> **WHAT TO WORK ON**
This calls for a word-for-word copy of all the data, with each picture removed.

> **SOURCE DATA**
|---|

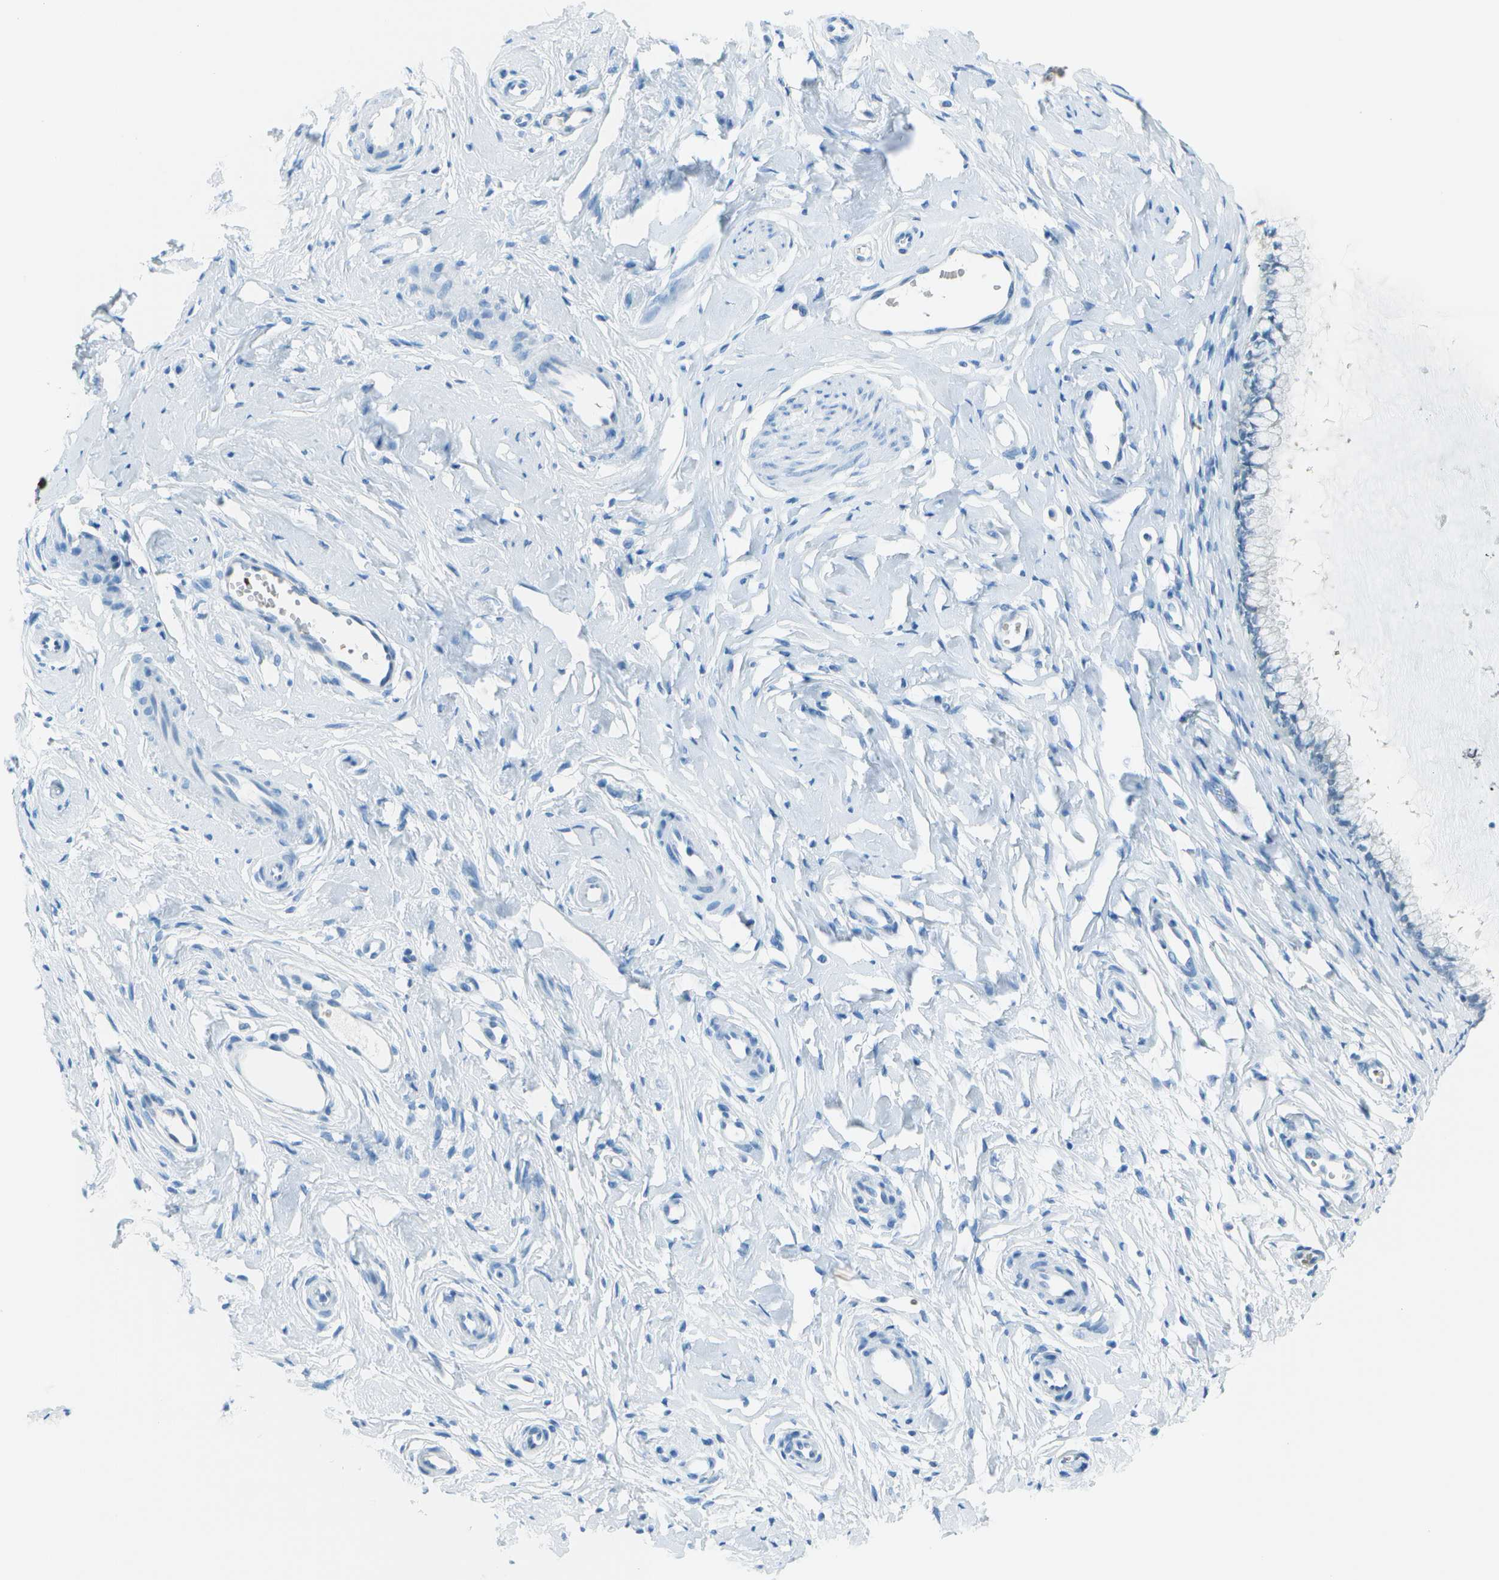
{"staining": {"intensity": "negative", "quantity": "none", "location": "none"}, "tissue": "cervix", "cell_type": "Glandular cells", "image_type": "normal", "snomed": [{"axis": "morphology", "description": "Normal tissue, NOS"}, {"axis": "topography", "description": "Cervix"}], "caption": "High power microscopy photomicrograph of an immunohistochemistry (IHC) micrograph of unremarkable cervix, revealing no significant staining in glandular cells.", "gene": "ASL", "patient": {"sex": "female", "age": 65}}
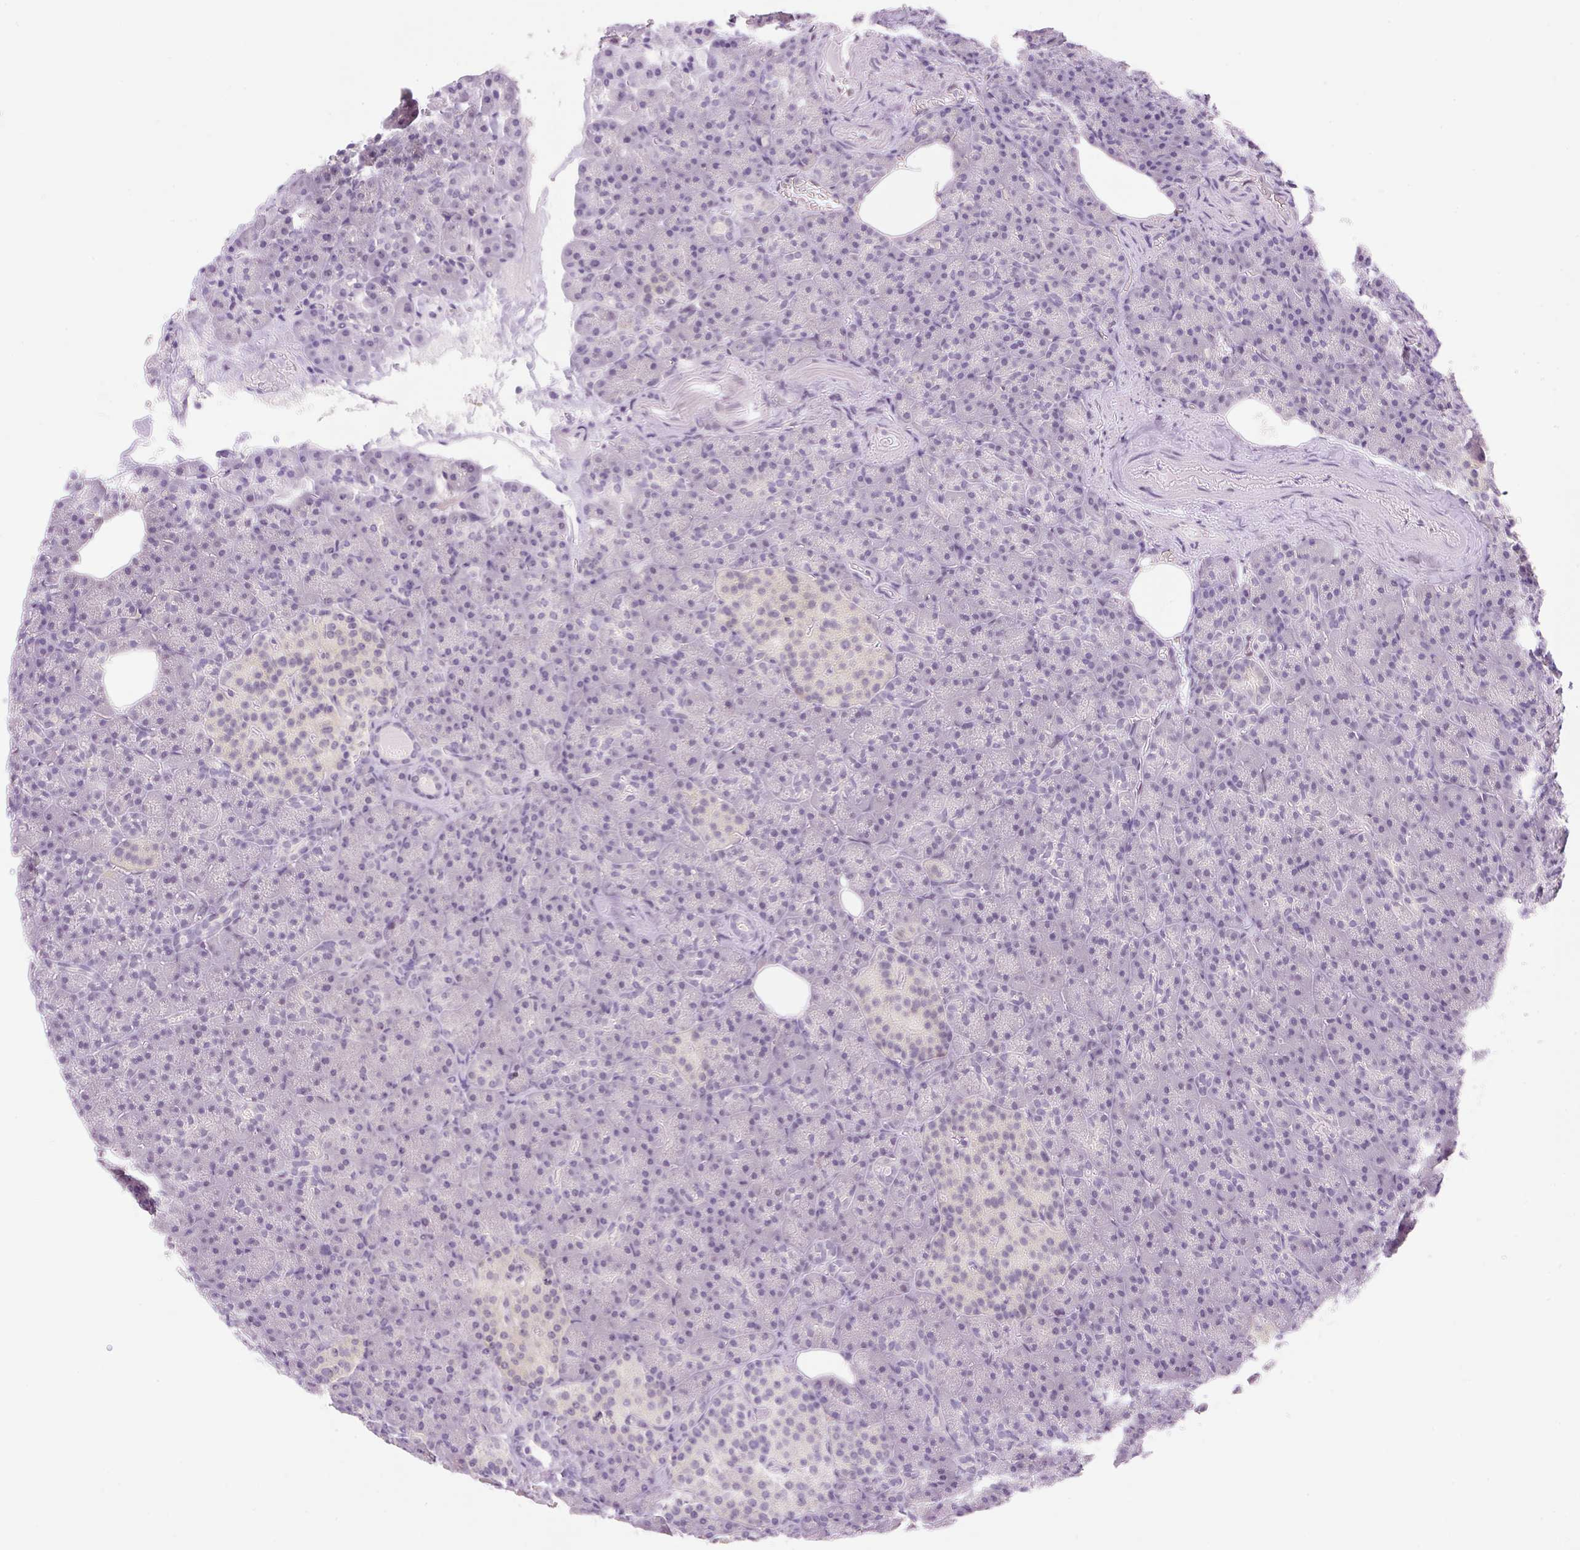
{"staining": {"intensity": "negative", "quantity": "none", "location": "none"}, "tissue": "pancreas", "cell_type": "Exocrine glandular cells", "image_type": "normal", "snomed": [{"axis": "morphology", "description": "Normal tissue, NOS"}, {"axis": "topography", "description": "Pancreas"}], "caption": "Immunohistochemistry (IHC) of unremarkable human pancreas displays no expression in exocrine glandular cells.", "gene": "SYNE3", "patient": {"sex": "female", "age": 74}}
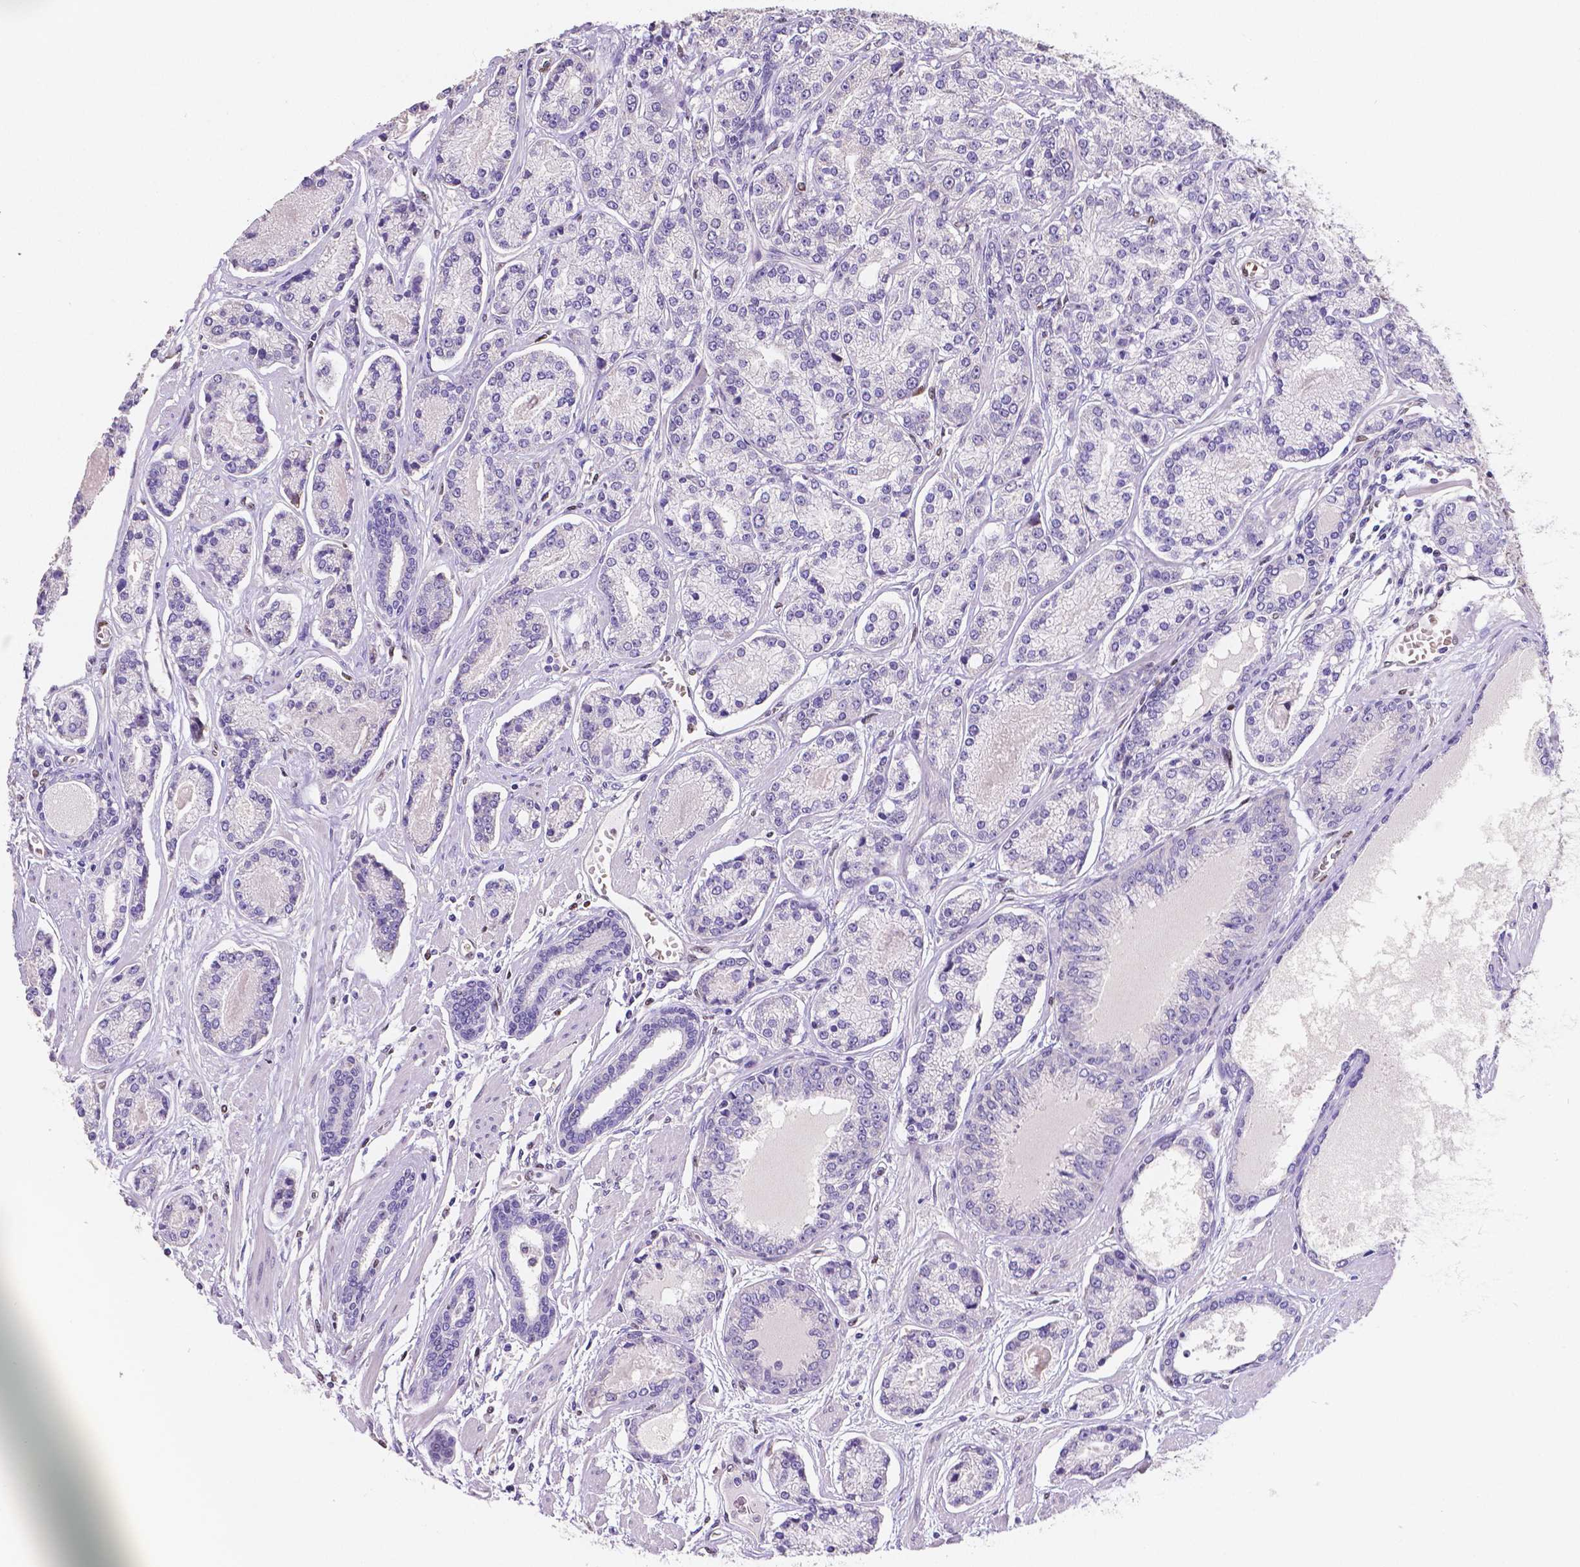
{"staining": {"intensity": "negative", "quantity": "none", "location": "none"}, "tissue": "prostate cancer", "cell_type": "Tumor cells", "image_type": "cancer", "snomed": [{"axis": "morphology", "description": "Adenocarcinoma, NOS"}, {"axis": "topography", "description": "Prostate"}], "caption": "The immunohistochemistry (IHC) histopathology image has no significant positivity in tumor cells of prostate cancer (adenocarcinoma) tissue.", "gene": "MEF2C", "patient": {"sex": "male", "age": 64}}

|---|

> **REPLY TO THE EXERCISE**
{"staining": {"intensity": "negative", "quantity": "none", "location": "none"}, "tissue": "cervix", "cell_type": "Glandular cells", "image_type": "normal", "snomed": [{"axis": "morphology", "description": "Normal tissue, NOS"}, {"axis": "topography", "description": "Cervix"}], "caption": "High power microscopy photomicrograph of an immunohistochemistry (IHC) micrograph of unremarkable cervix, revealing no significant staining in glandular cells.", "gene": "ASL", "patient": {"sex": "female", "age": 65}}
{"staining": {"intensity": "negative", "quantity": "none", "location": "none"}, "tissue": "pancreas", "cell_type": "Exocrine glandular cells", "image_type": "normal", "snomed": [{"axis": "morphology", "description": "Normal tissue, NOS"}, {"axis": "topography", "description": "Pancreas"}], "caption": "Immunohistochemistry (IHC) of unremarkable human pancreas displays no expression in exocrine glandular cells.", "gene": "SYNE3", "patient": {"sex": "female", "age": 74}}
{"staining": {"intensity": "negative", "quantity": "none", "location": "none"}, "tissue": "prostate cancer", "cell_type": "Tumor cells", "image_type": "cancer", "snomed": [{"axis": "morphology", "description": "Adenocarcinoma, NOS"}, {"axis": "topography", "description": "Prostate"}], "caption": "The immunohistochemistry (IHC) histopathology image has no significant positivity in tumor cells of prostate cancer (adenocarcinoma) tissue.", "gene": "MEF2C", "patient": {"sex": "male", "age": 64}}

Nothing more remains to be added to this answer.